Wednesday, November 28, 2012

Service: a call to arms.

John Gardam as a Peace keeper in Egypt


My elder brother is a retired army officer and on a recent visit he was telling me a story from his past. He was second in command of the regiment when his commanding officer was killed in a climbing accident. The padre was away, someone had to tell the wife and children. He said to his wife, we must do this! He relates the harrowing story of telling the widow, then the three youngest children and finally the eldest son. He tells his story clearly but compassionately. All these years later he is still focused on how dreadful this was for that family with no thought as to how being the bearer of shocking news and carrying the responsibility for helping that family pass through a difficult time might have affected him and his wife. Yet this is a story that still rings clearly for him.
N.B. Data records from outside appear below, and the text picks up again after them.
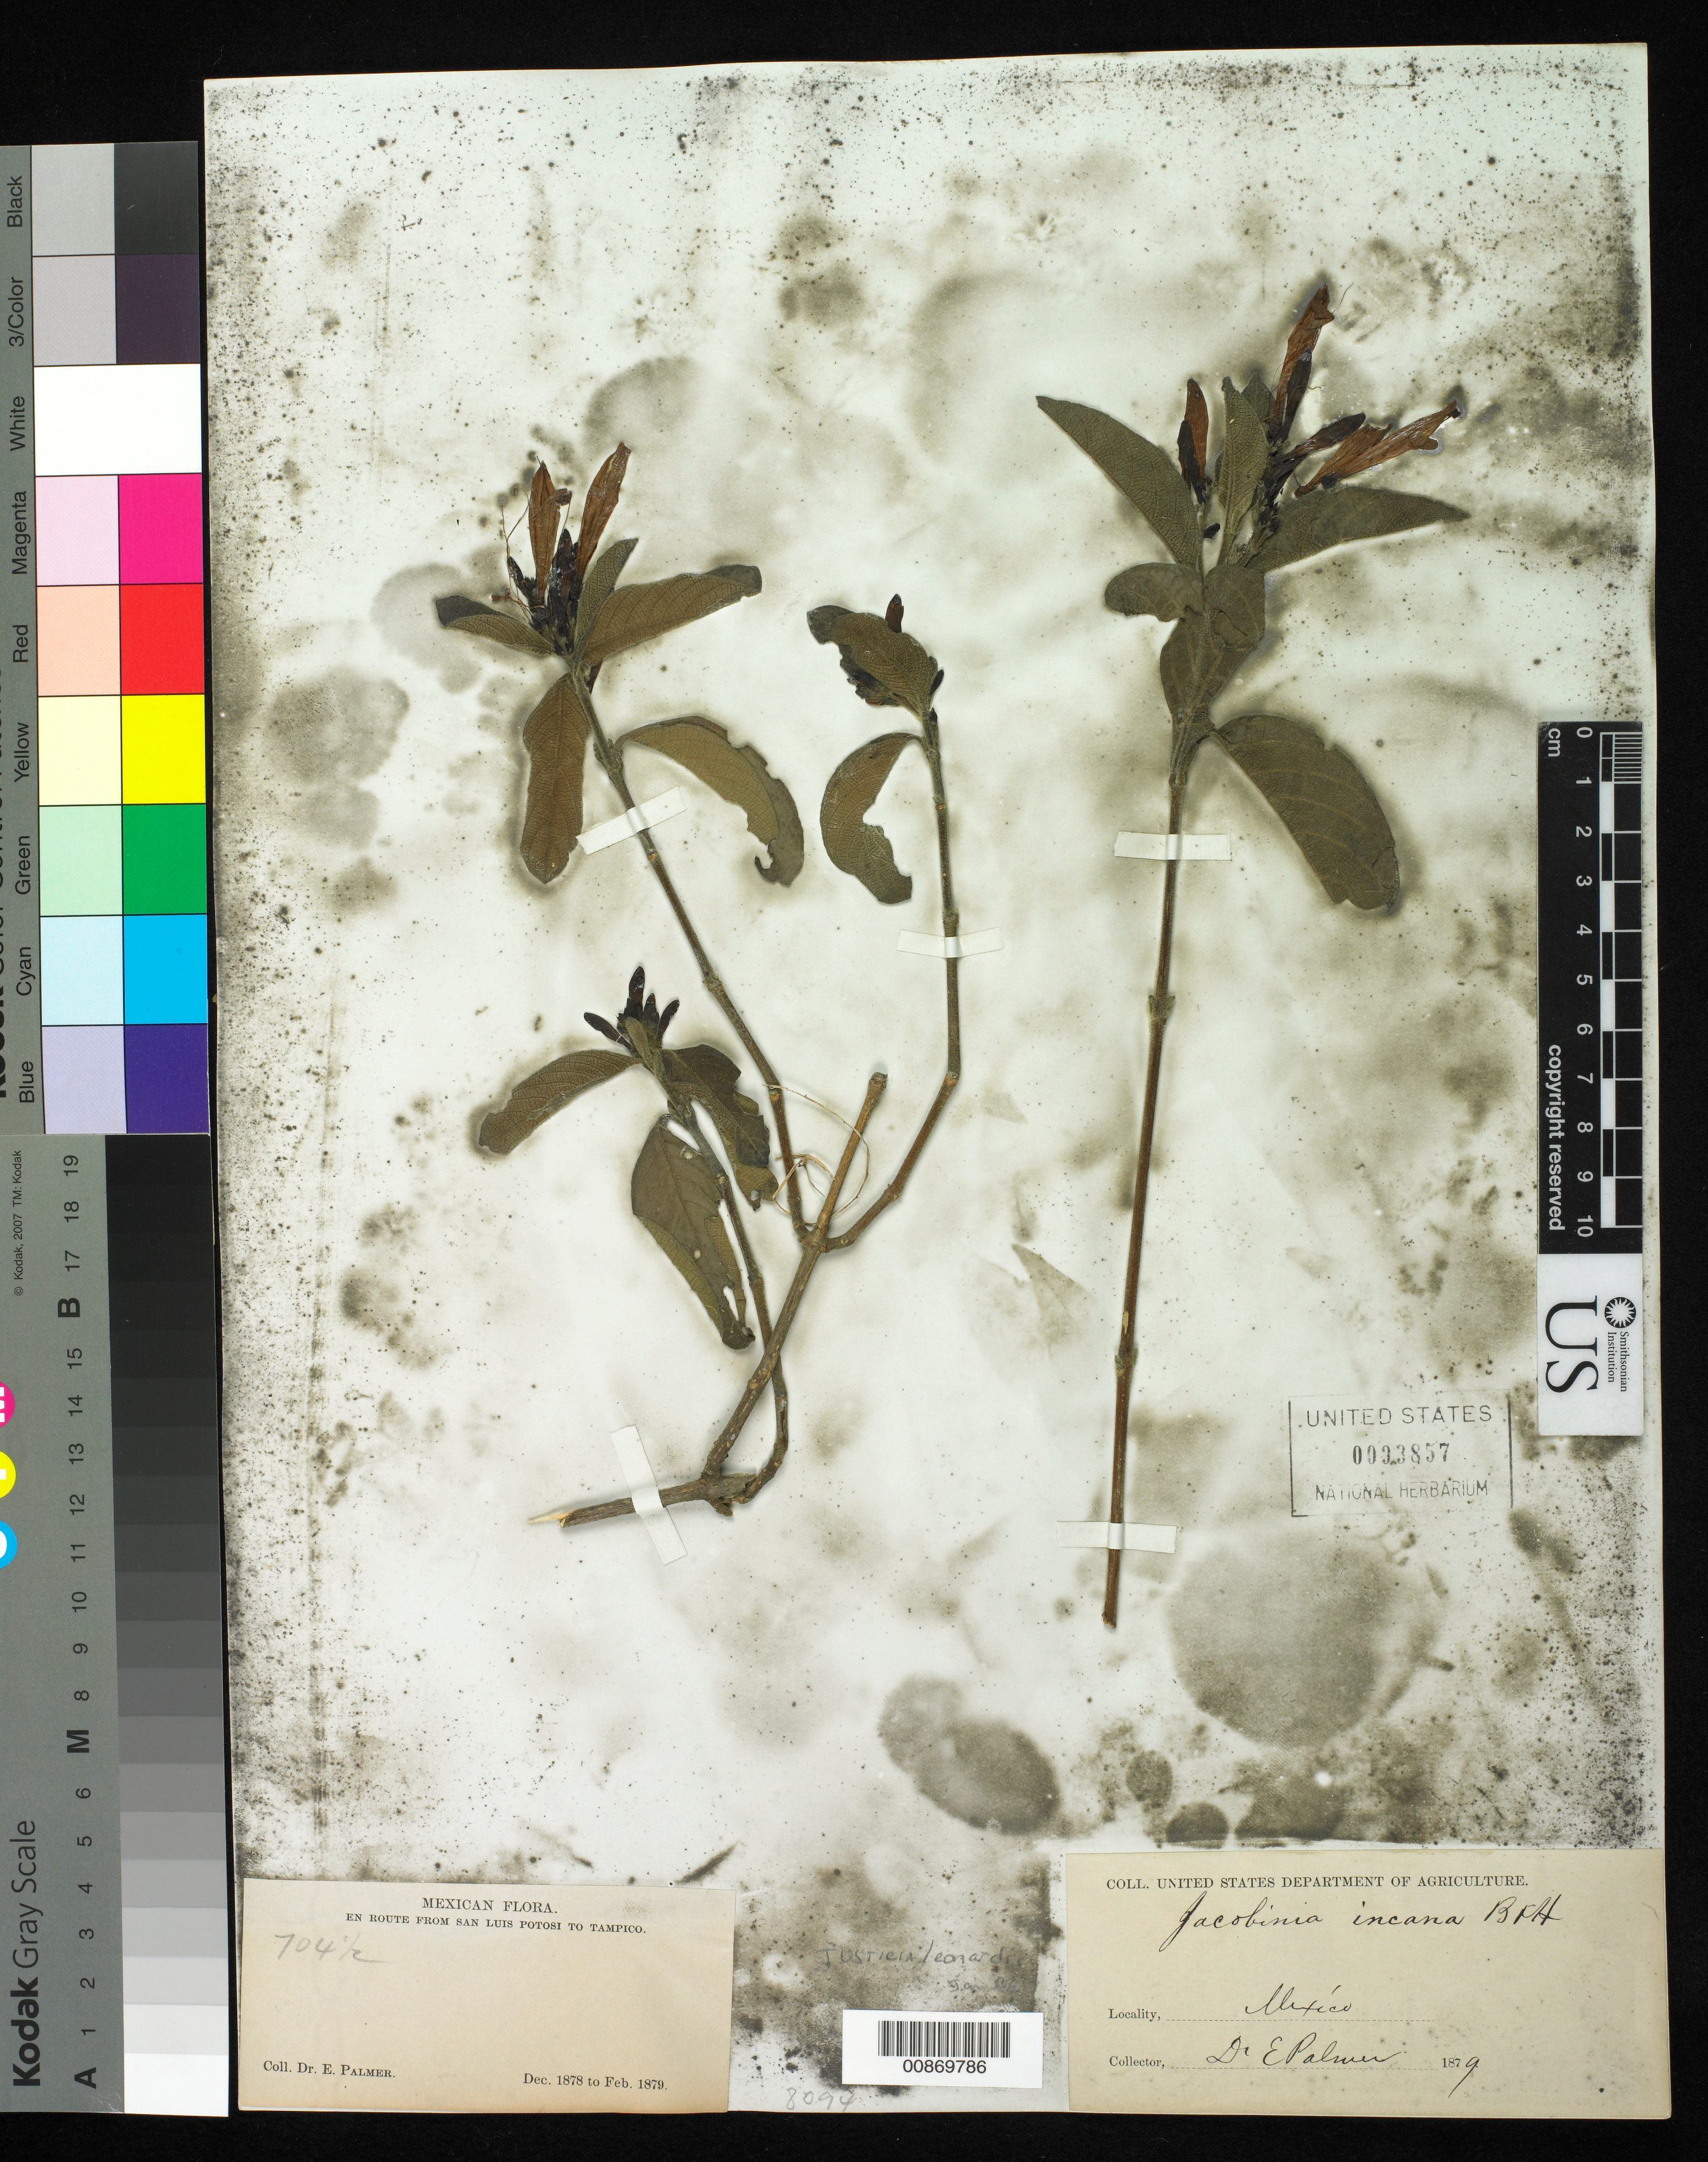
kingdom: Plantae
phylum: Tracheophyta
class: Magnoliopsida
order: Lamiales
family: Acanthaceae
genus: Justicia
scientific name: Justicia leonardii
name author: Wassh.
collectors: E. Palmer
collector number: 704½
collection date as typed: Dec 1878 to -- Feb 1879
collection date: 1878-12/1879-02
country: Mexico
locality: En route from San Luis Potosí to Tampico, Tamaulipas.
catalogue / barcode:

We call our military the 'armed services' and usually think little about what is entailed. That someone may enlist into a 'job' with the recognition that death, disability or life long personal repercussions are the expected outcome seems bizarre. What my brother has demonstrated in his story is the tremendous ethical balance that must be created to support that armed service. 'The Regiment' is more than the sum of its parts, it is a thing of the imagination as well. My brother performed that difficult personal 'service' in his unquestioned responsibility for doing the whole job. You or I might turn aside, call a professional, somehow squirm out of a requirement to put ourselves into such a difficult responsibility. When we do that we also cut ourselves off from the growth that we gain from performing a duty that is so up close and personal. Service to others, it turns out, is the sure road to fulfilling our own lives as well.
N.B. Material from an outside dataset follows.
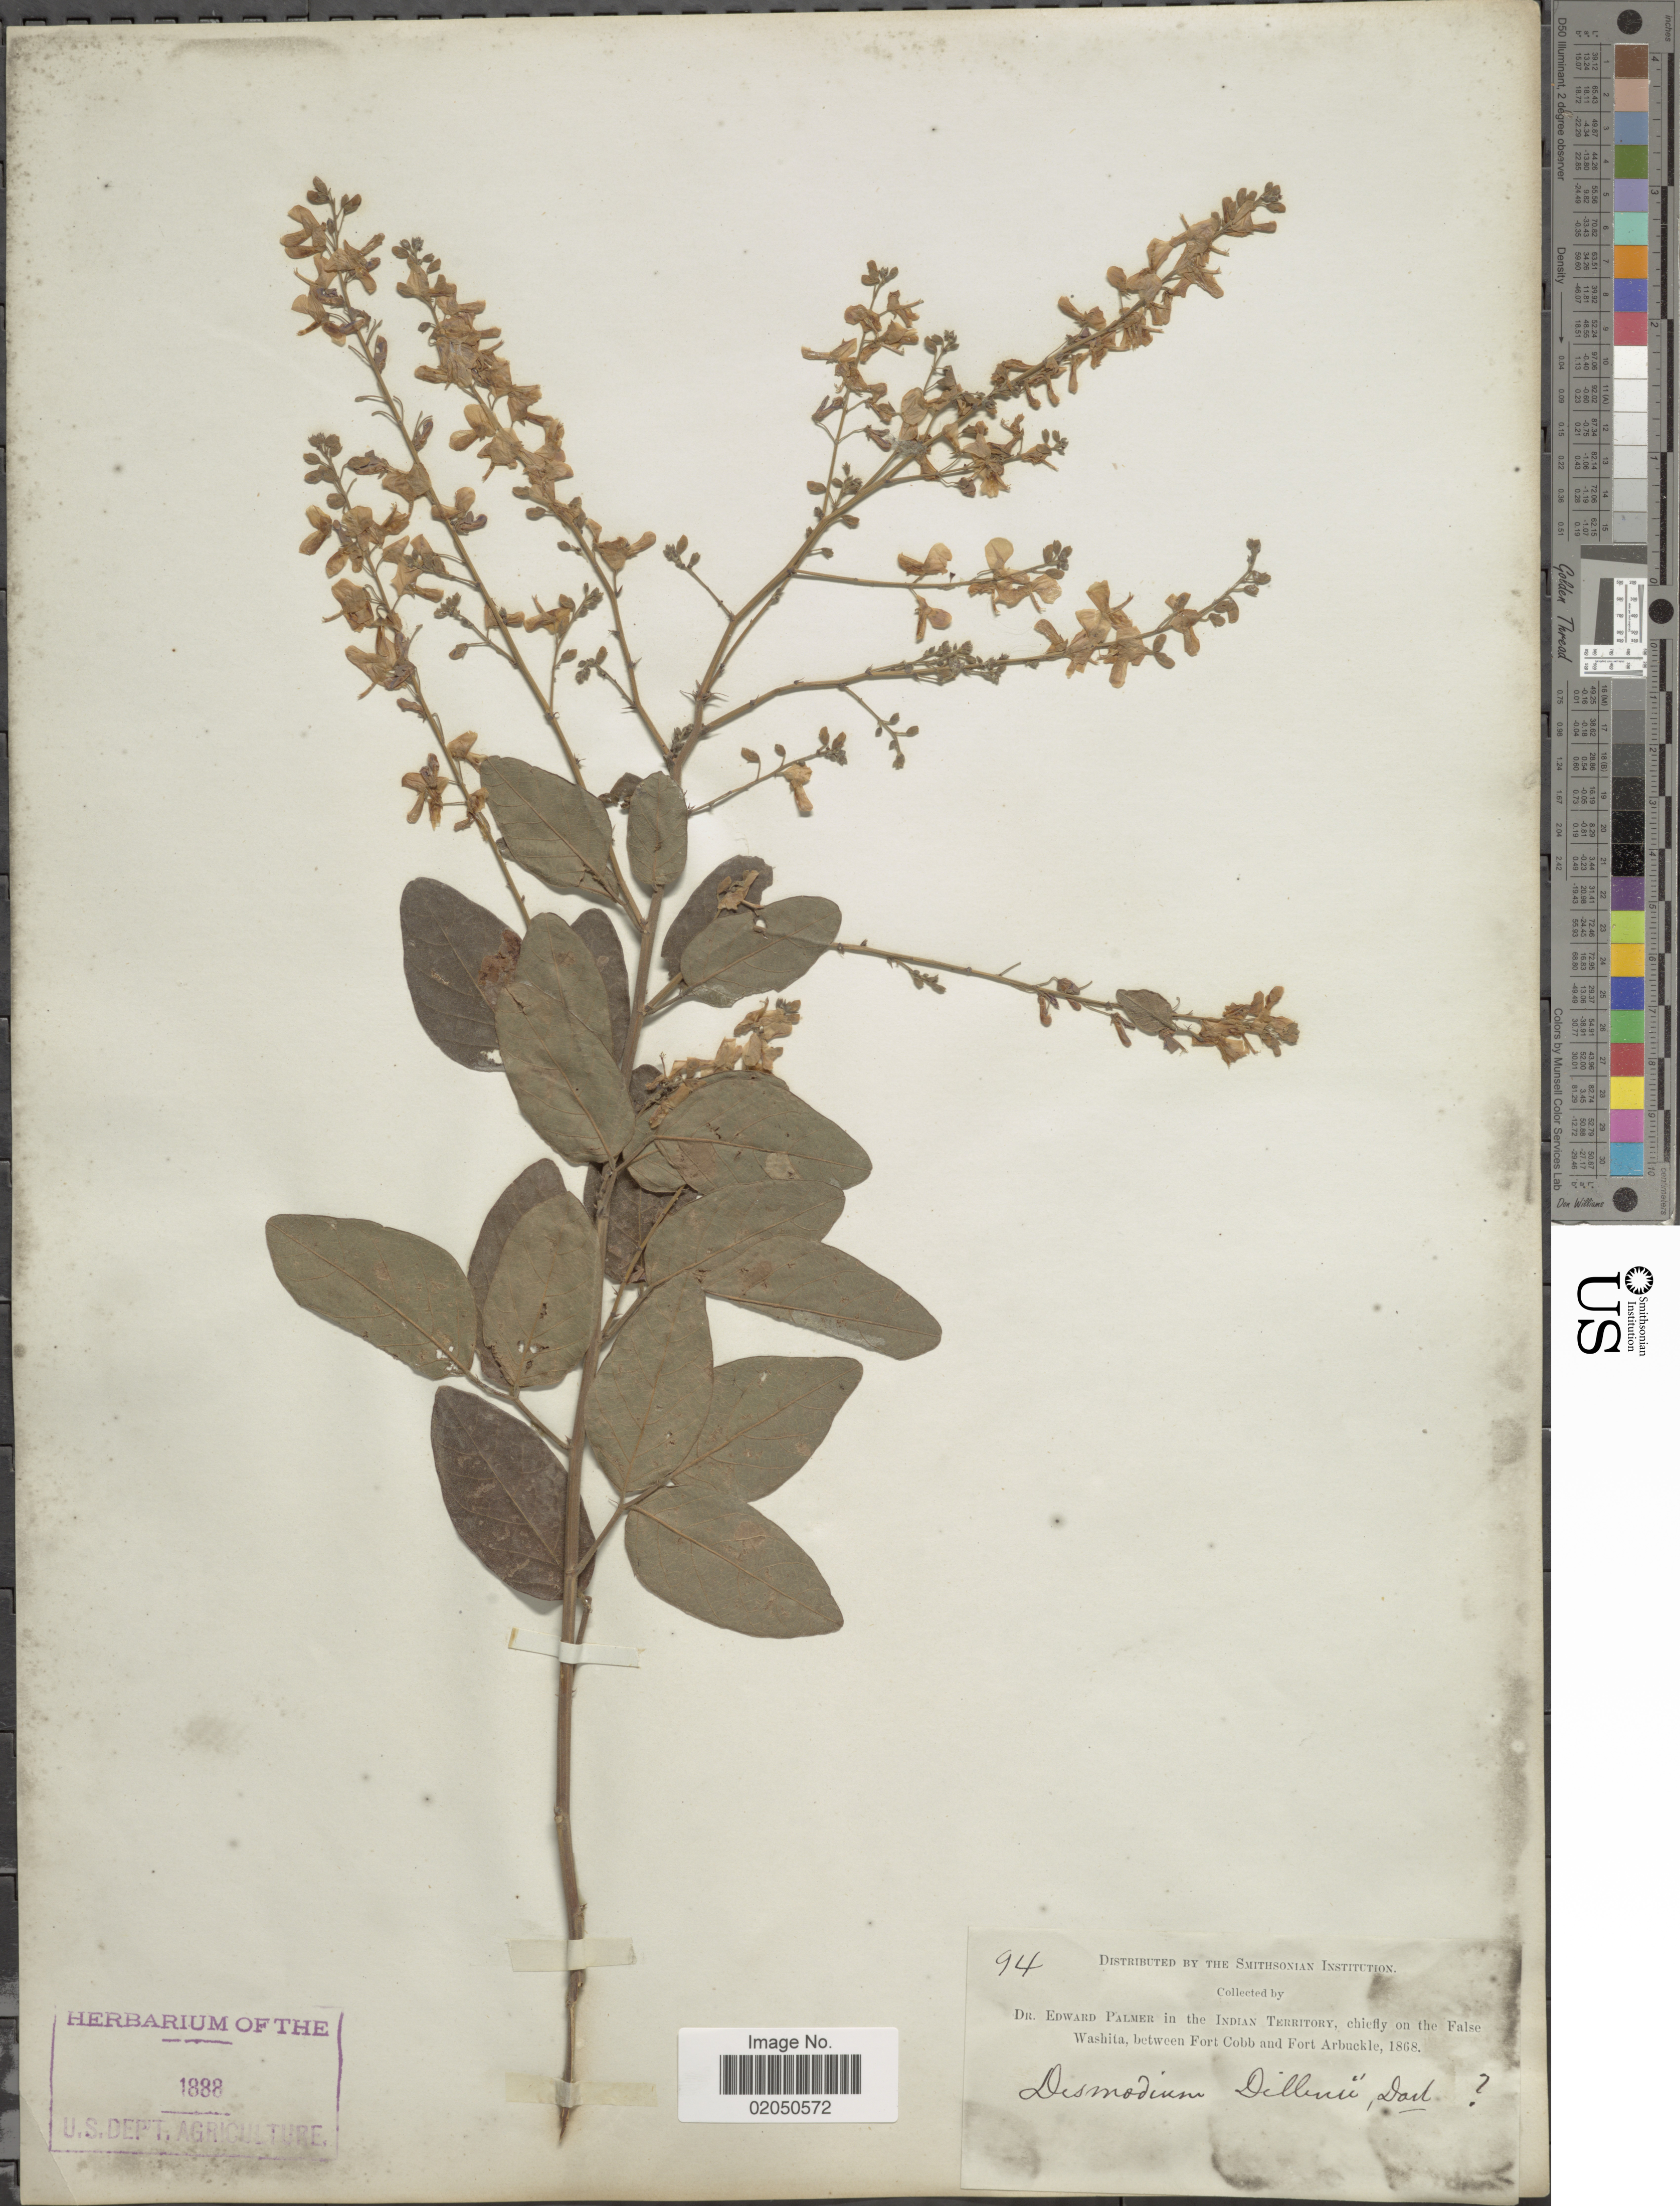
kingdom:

We give little thought to the regimental padre who would normally perform this function, the medical profession, the police who have to be on the front line of this difficult duty in civilian life, or for the priests of all religions and denominations whose real duty of compassion is often hidden from view by their public performance. What an emotional toll it must take! And yet what a wonderful opportunity it is to be so close to the important life-changing moments of human lives. When we serve, when we reach out a hand, provide words and deeds that not only give comfort but point towards a way forward for those in distress, we are building a better community, a better world and a better personal self as well.